Environmental organizations hailed the court's ruling. Sierra Club Lands Director Alan Manuel said on Apr. 17 that then-US President George W. Bush's "plan to drill in the sensitive Chukchi and Beaufort Seas ignored science. The plan didn't consider the serious threat drilling would pose to America's polar bears, whales, and walruses. We're pleased to see the court recognize that plans to drill overlooked very serious threats to marine mammals."

Sided with wildlife
"By vacating the existing 5-year plan, the court sided with the wildlife and Native Alaskans that depend on these waters for survival and put science back in the decision-making process. The Bush administration had laid at the feet of the oil industry vast areas of the Arctic Ocean that are critical to Alaska Native cultures and to species like the polar bear and bowhead whale," said David Dickson, Western Artic Oceans program director for the Alaska Wilderness League.

But the court's action also drew fire from government officials in Alaska and an oil and gas industry group. Gov. Sarah H. Palin said the decision came only 3 days after Alaskans had voiced their opinions on offshore drilling to Salazar at one of the secretary's four regional public meetings on a new proposed OCS plan.

"Unfortunately, while we have been struggling to persuade the Obama administration not to undo the opportunities for offshore drilling, an appeals court has stepped in at the bidding of short-sighted environmentalists and pre-empted the federal-state dialogue," she added.

US Sen. Lisa Murkowski (R-Alas.), the Energy and Natural Resources Committee's ranking minority member, said that she was disappointed in the court's decision "to the extent that this may now cause a further delay in the development of the oil and gas resources that America still requires to fuel its economy.

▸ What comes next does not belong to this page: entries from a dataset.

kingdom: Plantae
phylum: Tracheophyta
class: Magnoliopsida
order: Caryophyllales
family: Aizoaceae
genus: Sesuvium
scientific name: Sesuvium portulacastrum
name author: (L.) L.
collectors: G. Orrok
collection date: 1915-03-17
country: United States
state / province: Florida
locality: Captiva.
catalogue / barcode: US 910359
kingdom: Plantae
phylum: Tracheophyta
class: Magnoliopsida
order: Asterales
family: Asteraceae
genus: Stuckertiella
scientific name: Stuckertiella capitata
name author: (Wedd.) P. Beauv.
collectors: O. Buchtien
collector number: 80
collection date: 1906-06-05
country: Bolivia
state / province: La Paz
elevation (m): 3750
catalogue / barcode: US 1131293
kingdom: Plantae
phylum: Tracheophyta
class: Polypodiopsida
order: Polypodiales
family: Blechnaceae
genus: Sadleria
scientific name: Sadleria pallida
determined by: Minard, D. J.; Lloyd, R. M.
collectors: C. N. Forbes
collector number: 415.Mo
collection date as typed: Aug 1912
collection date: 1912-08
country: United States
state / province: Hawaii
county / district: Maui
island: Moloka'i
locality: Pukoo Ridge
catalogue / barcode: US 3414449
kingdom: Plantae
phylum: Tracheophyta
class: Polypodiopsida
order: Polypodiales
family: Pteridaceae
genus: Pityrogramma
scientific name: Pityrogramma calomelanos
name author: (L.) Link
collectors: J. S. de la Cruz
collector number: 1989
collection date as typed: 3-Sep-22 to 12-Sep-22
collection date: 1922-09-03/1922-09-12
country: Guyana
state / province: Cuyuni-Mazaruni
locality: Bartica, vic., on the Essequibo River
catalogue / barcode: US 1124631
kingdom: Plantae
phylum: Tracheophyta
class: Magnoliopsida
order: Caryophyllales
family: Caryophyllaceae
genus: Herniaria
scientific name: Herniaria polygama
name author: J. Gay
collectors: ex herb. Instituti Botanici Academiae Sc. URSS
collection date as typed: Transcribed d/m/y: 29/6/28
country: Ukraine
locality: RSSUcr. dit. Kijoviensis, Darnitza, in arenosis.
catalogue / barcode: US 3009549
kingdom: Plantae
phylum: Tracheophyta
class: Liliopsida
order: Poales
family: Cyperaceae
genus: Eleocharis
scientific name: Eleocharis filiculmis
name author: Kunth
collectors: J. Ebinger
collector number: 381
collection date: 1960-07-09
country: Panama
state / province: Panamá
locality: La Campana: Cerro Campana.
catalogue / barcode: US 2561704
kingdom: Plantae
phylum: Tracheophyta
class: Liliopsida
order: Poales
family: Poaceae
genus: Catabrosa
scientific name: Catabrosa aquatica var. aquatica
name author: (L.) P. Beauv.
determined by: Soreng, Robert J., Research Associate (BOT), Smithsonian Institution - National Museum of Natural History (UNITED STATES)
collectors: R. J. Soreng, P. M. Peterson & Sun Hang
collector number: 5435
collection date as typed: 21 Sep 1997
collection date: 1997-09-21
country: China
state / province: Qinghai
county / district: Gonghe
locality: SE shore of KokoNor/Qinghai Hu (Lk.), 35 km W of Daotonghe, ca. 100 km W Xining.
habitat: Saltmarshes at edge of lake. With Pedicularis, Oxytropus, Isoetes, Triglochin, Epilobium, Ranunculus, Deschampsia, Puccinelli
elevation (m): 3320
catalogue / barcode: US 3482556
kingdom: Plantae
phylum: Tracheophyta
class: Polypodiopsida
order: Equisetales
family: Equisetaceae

"Alaska's OCS is America's energy storehouse and it needs to be developed with sensitivity to climate change and marine life, but I am troubled that the groups behind this litigation are engaging in the too-familiar tactic of suing on every possible issue, no matter the legal merits. This is evidenced by five of the six claims, all related to endangered species and climate change, having been dismissed or denied," she continued.

The American Petroleum Institute said in a statement that it was reviewing the ruling's implications. "It would be a disservice to all Americans, and a devastating blow to the economy, if this decision were to delay further the development of vital oil and natural gas resources," it noted.